Underwriting and pricing in individual insurance

Acceptance into individual insurances takes place according to the underwriting rules set by the company. This occurs when the insurance applicant fills out some forms and answers many questions about the financial health aspect so that the insurance applicant can be evaluated and the insurance amount is appropriate to his condition.

One of the most important general conditions in individual insurance documents is that the company issued the insurance policy on the basis of the data provided by the insurance applicant, and that in the event of fraud or fraud, the insurance becomes invalid, and insurance premiums are estimated according to complex actuarial principles that depend on the value of the insurance amount, the insurance period, and the types of insurance coverage.
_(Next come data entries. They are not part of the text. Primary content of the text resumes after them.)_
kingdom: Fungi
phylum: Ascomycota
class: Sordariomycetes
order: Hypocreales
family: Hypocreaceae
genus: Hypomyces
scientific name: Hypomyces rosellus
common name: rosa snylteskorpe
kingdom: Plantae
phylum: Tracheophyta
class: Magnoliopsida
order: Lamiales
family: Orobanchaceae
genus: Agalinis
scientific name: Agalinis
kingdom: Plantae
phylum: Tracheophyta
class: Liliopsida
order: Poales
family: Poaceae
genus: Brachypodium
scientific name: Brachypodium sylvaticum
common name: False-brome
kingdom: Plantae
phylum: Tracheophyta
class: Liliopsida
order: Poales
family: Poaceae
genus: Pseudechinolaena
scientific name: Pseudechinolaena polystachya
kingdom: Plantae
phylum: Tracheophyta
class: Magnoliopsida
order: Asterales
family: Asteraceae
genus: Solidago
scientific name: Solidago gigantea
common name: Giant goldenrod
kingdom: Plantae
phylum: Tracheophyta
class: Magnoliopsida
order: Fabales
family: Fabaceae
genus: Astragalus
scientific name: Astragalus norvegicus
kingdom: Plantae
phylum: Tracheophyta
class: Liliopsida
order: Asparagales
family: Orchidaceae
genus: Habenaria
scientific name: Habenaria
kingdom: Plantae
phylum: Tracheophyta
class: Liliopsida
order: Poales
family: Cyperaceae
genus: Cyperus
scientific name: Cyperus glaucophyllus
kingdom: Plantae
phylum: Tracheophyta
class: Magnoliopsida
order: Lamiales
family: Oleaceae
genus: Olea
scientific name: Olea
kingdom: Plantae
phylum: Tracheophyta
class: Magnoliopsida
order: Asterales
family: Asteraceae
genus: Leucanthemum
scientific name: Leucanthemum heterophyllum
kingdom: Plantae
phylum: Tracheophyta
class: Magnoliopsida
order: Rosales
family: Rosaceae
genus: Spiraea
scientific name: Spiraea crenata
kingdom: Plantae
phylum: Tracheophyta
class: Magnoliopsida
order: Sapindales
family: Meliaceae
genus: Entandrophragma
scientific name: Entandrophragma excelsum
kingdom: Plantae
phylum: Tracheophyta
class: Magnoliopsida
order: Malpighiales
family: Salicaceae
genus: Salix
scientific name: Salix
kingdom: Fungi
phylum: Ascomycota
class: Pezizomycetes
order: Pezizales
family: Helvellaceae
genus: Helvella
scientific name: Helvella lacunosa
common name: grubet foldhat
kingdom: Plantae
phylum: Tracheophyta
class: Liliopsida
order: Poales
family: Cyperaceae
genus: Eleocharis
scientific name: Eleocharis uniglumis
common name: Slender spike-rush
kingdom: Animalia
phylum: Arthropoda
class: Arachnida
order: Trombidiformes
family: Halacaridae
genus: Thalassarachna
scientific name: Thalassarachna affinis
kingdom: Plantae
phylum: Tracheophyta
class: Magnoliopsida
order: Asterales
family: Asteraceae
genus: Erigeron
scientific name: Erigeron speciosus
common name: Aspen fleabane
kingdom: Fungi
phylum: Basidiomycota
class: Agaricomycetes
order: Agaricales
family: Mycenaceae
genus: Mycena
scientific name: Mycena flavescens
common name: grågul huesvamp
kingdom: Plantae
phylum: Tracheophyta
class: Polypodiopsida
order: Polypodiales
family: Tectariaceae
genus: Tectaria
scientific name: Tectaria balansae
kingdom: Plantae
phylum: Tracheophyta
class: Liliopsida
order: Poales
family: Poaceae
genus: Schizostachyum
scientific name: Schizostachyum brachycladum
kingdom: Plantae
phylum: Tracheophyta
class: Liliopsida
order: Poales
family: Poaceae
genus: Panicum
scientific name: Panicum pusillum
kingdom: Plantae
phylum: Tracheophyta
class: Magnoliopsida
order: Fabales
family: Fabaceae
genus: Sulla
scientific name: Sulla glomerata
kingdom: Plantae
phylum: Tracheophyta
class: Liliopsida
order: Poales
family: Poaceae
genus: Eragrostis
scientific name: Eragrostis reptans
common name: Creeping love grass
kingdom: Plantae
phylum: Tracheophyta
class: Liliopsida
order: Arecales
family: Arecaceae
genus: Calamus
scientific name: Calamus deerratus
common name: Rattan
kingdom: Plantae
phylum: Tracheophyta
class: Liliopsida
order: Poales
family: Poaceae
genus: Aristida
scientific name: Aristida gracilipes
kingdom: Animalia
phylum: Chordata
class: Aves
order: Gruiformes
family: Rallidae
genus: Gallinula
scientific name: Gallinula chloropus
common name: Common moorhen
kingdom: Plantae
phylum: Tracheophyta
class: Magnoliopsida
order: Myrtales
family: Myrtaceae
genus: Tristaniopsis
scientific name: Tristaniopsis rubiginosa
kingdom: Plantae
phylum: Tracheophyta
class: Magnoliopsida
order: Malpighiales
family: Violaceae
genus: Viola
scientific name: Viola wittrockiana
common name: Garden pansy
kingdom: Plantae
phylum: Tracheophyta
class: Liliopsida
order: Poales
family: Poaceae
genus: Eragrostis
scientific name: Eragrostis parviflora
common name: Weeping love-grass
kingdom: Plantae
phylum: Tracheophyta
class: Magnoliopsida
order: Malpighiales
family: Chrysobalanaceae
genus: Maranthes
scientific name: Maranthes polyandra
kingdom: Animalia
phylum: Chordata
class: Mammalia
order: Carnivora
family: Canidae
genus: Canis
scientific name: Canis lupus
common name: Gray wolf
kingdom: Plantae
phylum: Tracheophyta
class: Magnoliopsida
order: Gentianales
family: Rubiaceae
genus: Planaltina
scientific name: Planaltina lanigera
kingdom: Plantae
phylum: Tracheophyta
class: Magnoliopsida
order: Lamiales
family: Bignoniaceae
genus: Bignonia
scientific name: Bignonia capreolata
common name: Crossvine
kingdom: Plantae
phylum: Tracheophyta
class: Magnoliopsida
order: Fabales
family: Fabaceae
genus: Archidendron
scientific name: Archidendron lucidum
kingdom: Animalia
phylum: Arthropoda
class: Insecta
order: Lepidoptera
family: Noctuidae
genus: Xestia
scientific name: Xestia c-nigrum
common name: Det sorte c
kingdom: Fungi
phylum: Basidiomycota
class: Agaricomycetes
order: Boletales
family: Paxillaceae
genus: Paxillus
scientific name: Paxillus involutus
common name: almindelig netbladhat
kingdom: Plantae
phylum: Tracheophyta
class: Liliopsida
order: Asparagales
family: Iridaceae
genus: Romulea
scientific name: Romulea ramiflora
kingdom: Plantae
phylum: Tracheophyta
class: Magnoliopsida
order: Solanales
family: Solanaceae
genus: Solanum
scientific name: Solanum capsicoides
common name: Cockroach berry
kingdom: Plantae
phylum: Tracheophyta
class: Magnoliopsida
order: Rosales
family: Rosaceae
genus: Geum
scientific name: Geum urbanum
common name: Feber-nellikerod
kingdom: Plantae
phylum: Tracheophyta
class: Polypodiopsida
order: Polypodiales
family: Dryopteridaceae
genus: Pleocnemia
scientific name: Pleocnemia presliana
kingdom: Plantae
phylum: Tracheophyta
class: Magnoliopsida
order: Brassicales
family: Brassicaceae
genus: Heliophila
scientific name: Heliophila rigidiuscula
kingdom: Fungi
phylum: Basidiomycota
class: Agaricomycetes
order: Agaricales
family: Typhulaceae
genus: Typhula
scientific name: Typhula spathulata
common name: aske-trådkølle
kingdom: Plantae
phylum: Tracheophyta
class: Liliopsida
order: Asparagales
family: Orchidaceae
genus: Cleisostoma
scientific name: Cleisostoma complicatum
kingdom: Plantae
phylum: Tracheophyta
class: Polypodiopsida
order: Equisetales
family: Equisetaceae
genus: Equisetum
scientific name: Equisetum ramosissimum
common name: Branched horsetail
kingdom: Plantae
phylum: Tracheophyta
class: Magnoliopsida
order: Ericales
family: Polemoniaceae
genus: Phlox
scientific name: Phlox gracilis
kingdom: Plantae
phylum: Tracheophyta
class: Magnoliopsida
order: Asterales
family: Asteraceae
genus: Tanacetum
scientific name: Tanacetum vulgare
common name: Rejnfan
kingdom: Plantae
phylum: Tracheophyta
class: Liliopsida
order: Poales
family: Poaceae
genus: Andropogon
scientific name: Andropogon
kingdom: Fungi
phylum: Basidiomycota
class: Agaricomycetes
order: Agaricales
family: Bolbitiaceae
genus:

So that the premium is sufficient for the insurance company and fair for the insured.

Surplus Analysis

Or analyze the results of revenue and expense calculations and study the various factors affecting the results of this calculation. The life insurance policy is a long-term document in which the insurance premium is determined in advance. The insurance premium continues throughout the duration of the policy, and the insured cannot modify the insurance premium. The insurance premium is determined using actuarial foundations that are more conservative than averages. Expected.

The technical principles used in estimating the accounting reserve are: -

• Interest rate 0

• Table used.

• Calculate the net premium.

• Commercial premium calculation.

• The method used.

The account reserve is also affected by the following:

1) Distribution of life insurance portfolio issues during different years.

2) Distribution of types of individual life insurance - for different issuance years.

3) The different types of insurance issued by the company (individual - group - public)

- In addition to reinsurance.

- Strengthening precautions.

- The duration of the company’s activity in the life insurance branch.